After more than 30 years of offering secondary teacher certification through the Bryn Mawr/Haverford Education Program (and a minor in education studies since 1998), Bryn Mawr College now offers students here and at Haverford the option to major in Education Studies through the new Education Department.
“There was a time when people could only imagine that you would study education if you were planning to become a classroom teacher,” says Alice Lesnick, term professor and chair of the Bryn Mawr/Haverford Education Department. “And that's a good reason to study. We have a large, wonderful group of students and alum who are classroom-based or school-based educators. But of course, education is an academic field that people do a whole lot of things with and from.”
Professor of Education Alison Cook-Sather has been part of the Bi-Co Education Program/Department since shortly after its founding in the early '90s, and along with colleagues including Lesnick has shaped the program to enact a partnership approach to education and to be a leader in enacting and promoting “student voice” in education. So, it should come as no surprise that when it came to applying to become a primary field of study, students took the lead.
During the fall semester, Cook-Sather offered a half-credit independent study course for Education students to help create a major proposal for the undergraduate Curriculum Committee. Eight students applied and joined the group: Emma Adelman ’25, Kat Erickson HC ’25, Claire Ford ‘25; Joanna Gu 23, Olivia Harkins-Finn ‘23; Isabel Martin HC ’23, Sunny Martinez HC ‘24 and Thea Risher HC ‘24.
“I was surprised by how much input and voice I had in the creation of the major,” says Claire Ford, who helped draft the proposal and now plans to double major in education and sociology. “It was unlike anything I had done before because there weren’t just student voices being listened to, but rather we were the voices creating the major. We, as a group of eight or so, were able to directly put our ideas and thoughts into this proposal.”
“As students, we knew what the needs are for the major, and we tried our best to make sure those were addressed,” adds Joanna Gu, who will be graduating this year with an education minor.
After the students spent the semester working on the proposal, Lesnick and Cook-Sather refined it over the winter break and submitted it to the Curriculum Committee at the start of this semester.
Made up of five faculty members, the Curriculum Committee is empowered to make a variety of curriculum policy decisions, including changing a program of study from being offered as a minor to a major.
“The Curriculum Committee found the proposal for the educational major compelling for its demonstration of curricular depth and clearly articulated pathways for majoring students,” wrote Associate Professor of History Anita Kurimay on behalf of the committee. “The proposed major will integrate well into the existing curriculum as well as department and program offerings at BMC. The Committee was impressed by how thorough and thoughtful the proposal was in terms of specific data collected for both Bryn Mawr and peer institutions.”

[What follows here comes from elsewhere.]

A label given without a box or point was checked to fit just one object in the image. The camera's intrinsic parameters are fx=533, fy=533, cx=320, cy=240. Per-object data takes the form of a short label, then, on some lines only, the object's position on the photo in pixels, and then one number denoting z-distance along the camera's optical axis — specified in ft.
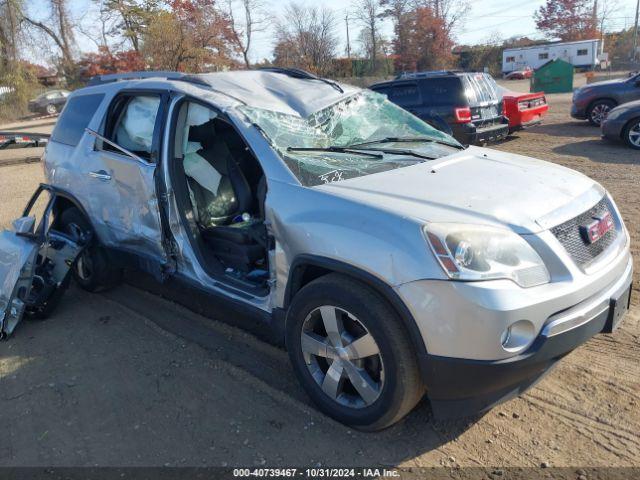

The major offers students the choice of five specializations. All five entail studies of how knowledge, culture, language, and power interrelate and bear on teaching and learning across contexts. Each is studied within the overarching frame of research, policy, and practice, and focused in one of the following arenas: Secondary Education with Certification (paired with a major in the discipline in which students plan to teach), Secondary Education, Higher Education, Elementary Education, and Out-of-School Contexts. The option to complete a minor remains, both for those students seeking secondary teaching certification and those seeking a more general preparation for lifelong teaching and learning.
“We're not expanding our offerings or our staffing. We are offering, basically, a clarification of possible pathways through existing curriculum that students have been pursuing for a long time. Having those constitute a major legitimates students’ choices to pursue these paths,” says Cook-Sather. “It signals to students that the choices they make in study and in practice are recognized by the institution.”
The designation as a major also recognizes the importance of education as a field of study that extends well beyond teacher preparation.
“Any of us who do professional work of any kind end up in teaching and learning and mentoring relationships,” says Lesnick. “A lot of students are interested in being part of organizations and institutions that make change, broaden access, increase representation, or change unfair structures. All of those efforts involve education.”